Stored data START

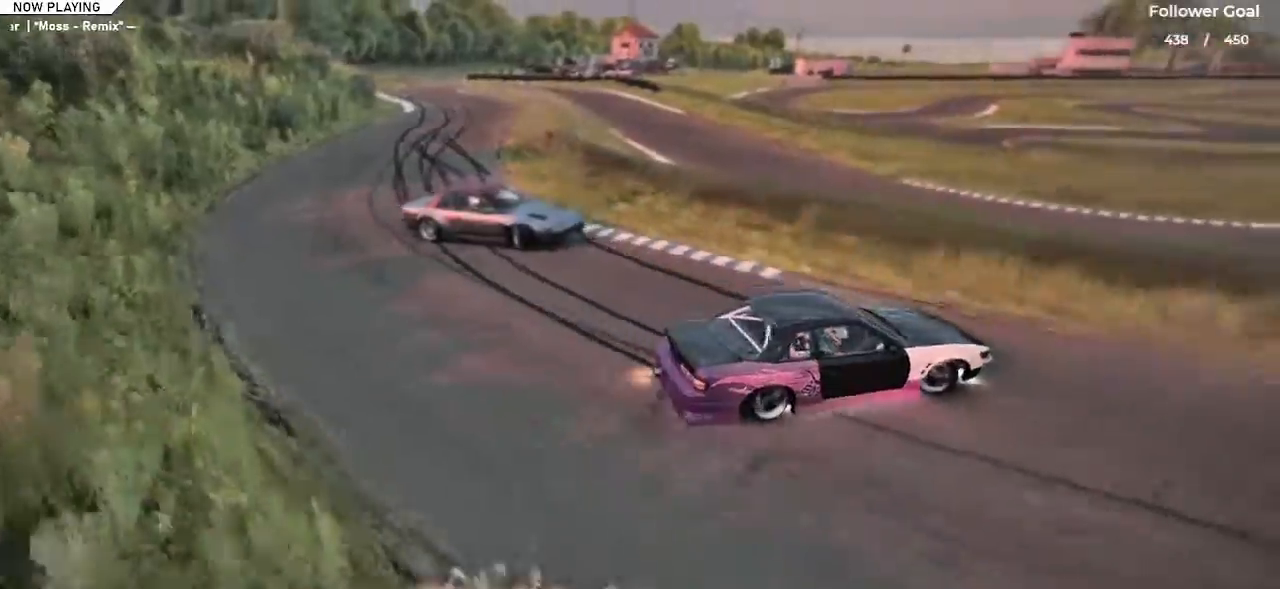
{"keys": ["w"], "events": [[284, "d", "up"]]}
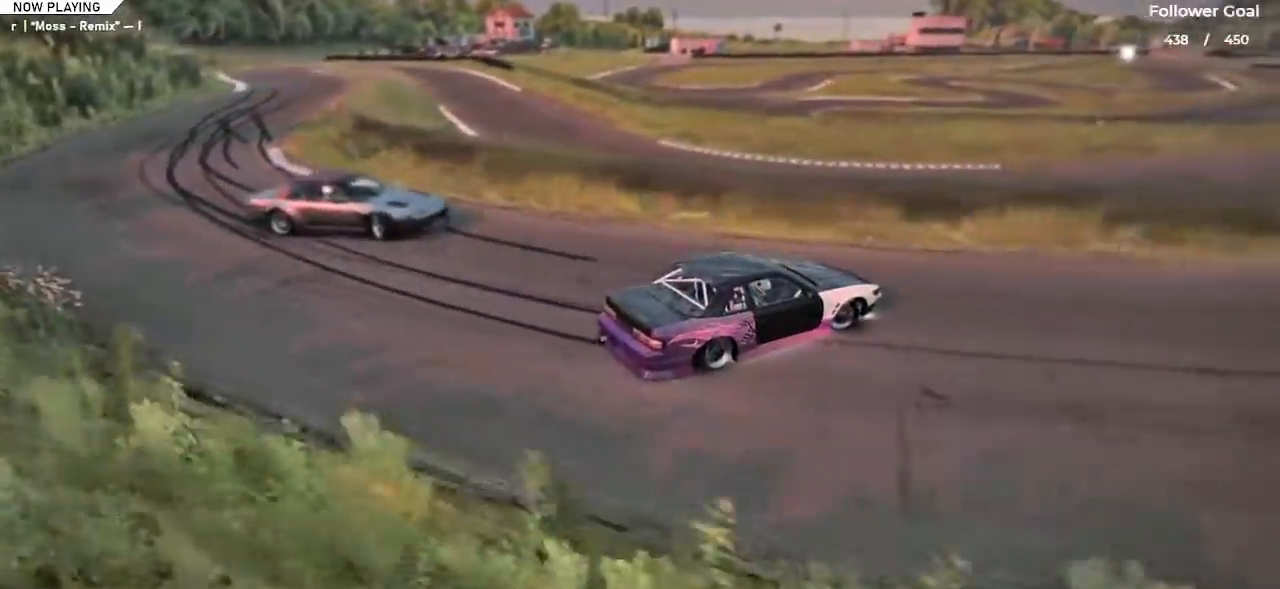
{"keys": ["d", "w"], "events": [[34, "d", "down"]]}
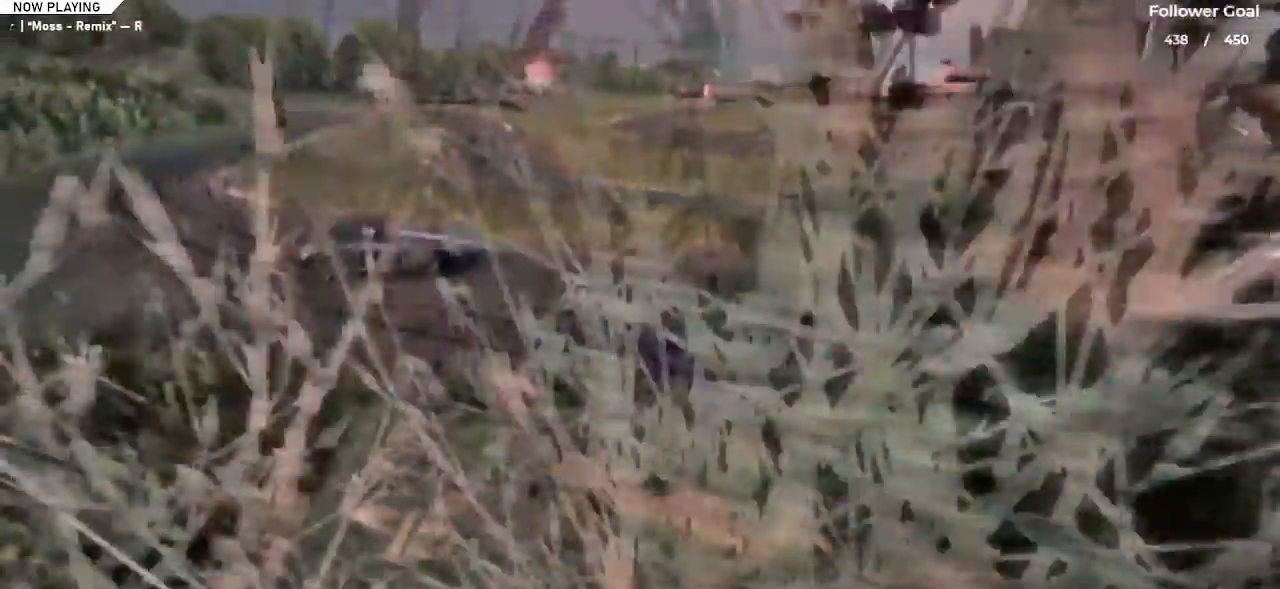
{"keys": ["d", "w"], "events": [[83, "w", "up"], [267, "w", "down"]]}
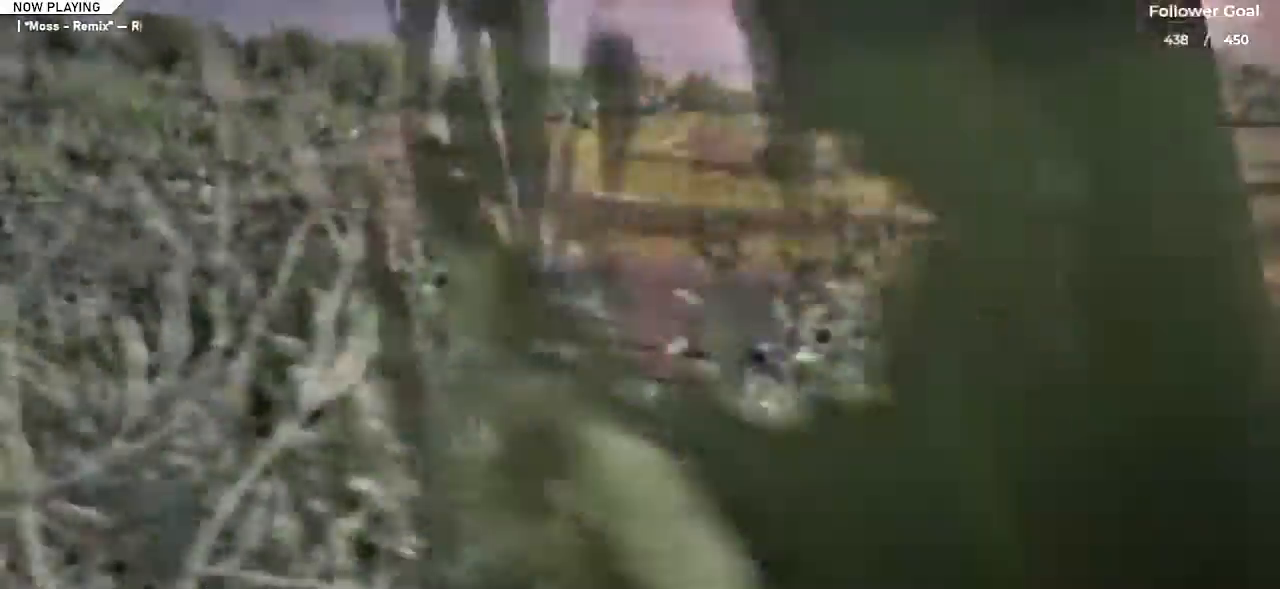
{"keys": ["w"], "events": [[484, "d", "up"]]}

Stored data END

> _Your objective_
Quote the listing above in full, except for the pictures.

> _Written solution_
{"keys": ["w"], "events": [[284, "d", "up"]]}
{"keys": ["d", "w"], "events": [[34, "d", "down"]]}
{"keys": ["d", "w"], "events": [[83, "w", "up"], [267, "w", "down"]]}
{"keys": ["w"], "events": [[484, "d", "up"]]}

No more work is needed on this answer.